Is House Flipping Sleazy?

October 23, 2006 by

Real estate investors have come under fire recently, particularly for the common practice of “flipping” a property. An investor finds a seller who is willing to sell for a low price (perhaps because of imminent foreclosure or to gain immediate cash to pay other debts), then immediately attempts to resell the property to a third party. It’s the day trading of the real estate world, with advantages to those familiar with real estate law, finance, and the nuances of local real estate conditions. FULL ARTICLE

{ 19 comments }

M E Hoffer October 23, 2006 at 8:32 am

Why weaken your argument by trying to defend “predatory” lending along with “house flipping”?

jeffrey October 23, 2006 at 9:05 am

It strikes me that this piece is certainly Digg Worthy.

billwald October 23, 2006 at 11:19 am

Old saying, “Nothing happens until someone sells something.” This is the truth in the last 20 years. Most all purchases are elective – not generally life sustaining.

Dan Coleman October 23, 2006 at 11:41 am

M E Hoffer,

I’m not sure how (a) Terrell defended predatory lending or (b) how it (would have) weakened his argument.

▶ **EXTRACTED ENTRIES**:
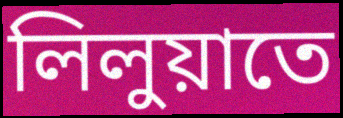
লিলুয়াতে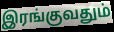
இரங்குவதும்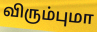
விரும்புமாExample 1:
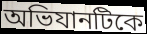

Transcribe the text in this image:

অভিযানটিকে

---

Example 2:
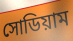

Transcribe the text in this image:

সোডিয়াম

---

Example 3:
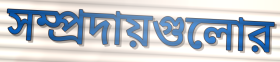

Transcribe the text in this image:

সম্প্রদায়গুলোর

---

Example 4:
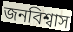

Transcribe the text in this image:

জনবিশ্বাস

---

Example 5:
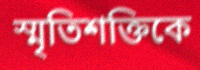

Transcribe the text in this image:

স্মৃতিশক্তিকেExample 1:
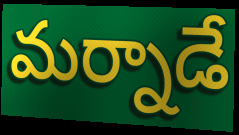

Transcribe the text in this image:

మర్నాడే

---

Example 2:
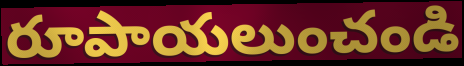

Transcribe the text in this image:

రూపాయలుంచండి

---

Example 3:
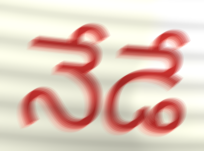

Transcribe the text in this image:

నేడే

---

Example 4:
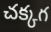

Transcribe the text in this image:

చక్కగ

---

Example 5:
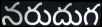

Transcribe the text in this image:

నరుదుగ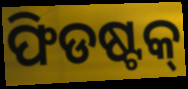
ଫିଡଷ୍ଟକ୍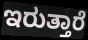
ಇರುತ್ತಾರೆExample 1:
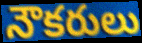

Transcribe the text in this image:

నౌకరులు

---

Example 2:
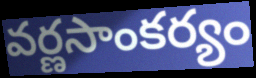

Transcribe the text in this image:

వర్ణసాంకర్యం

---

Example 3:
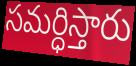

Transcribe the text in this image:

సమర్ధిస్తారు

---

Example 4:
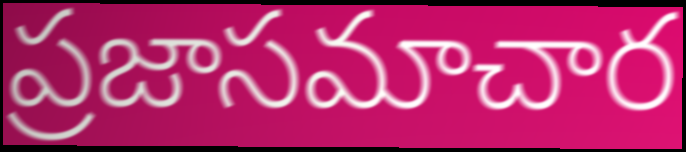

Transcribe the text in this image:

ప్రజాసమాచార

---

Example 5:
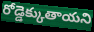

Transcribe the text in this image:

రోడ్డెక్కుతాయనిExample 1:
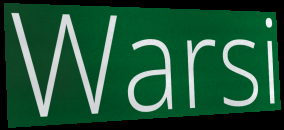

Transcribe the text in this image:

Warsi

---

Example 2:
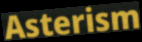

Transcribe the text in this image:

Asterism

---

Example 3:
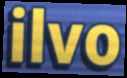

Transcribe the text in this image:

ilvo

▶ **EXERCISE 1**: In the house flipping text, what practice is flipping compared to?
▶ **EXERCISE 2**: According to the house flipping text, why might a seller be willing to sell a property to an investor for a low price?

▶ **FULL RESPONSE 1**: Flipping is called the day trading of the real estate world.

▶ **FULL RESPONSE 2**: The seller may be facing imminent foreclosure. The seller may also want immediate cash to pay other debts.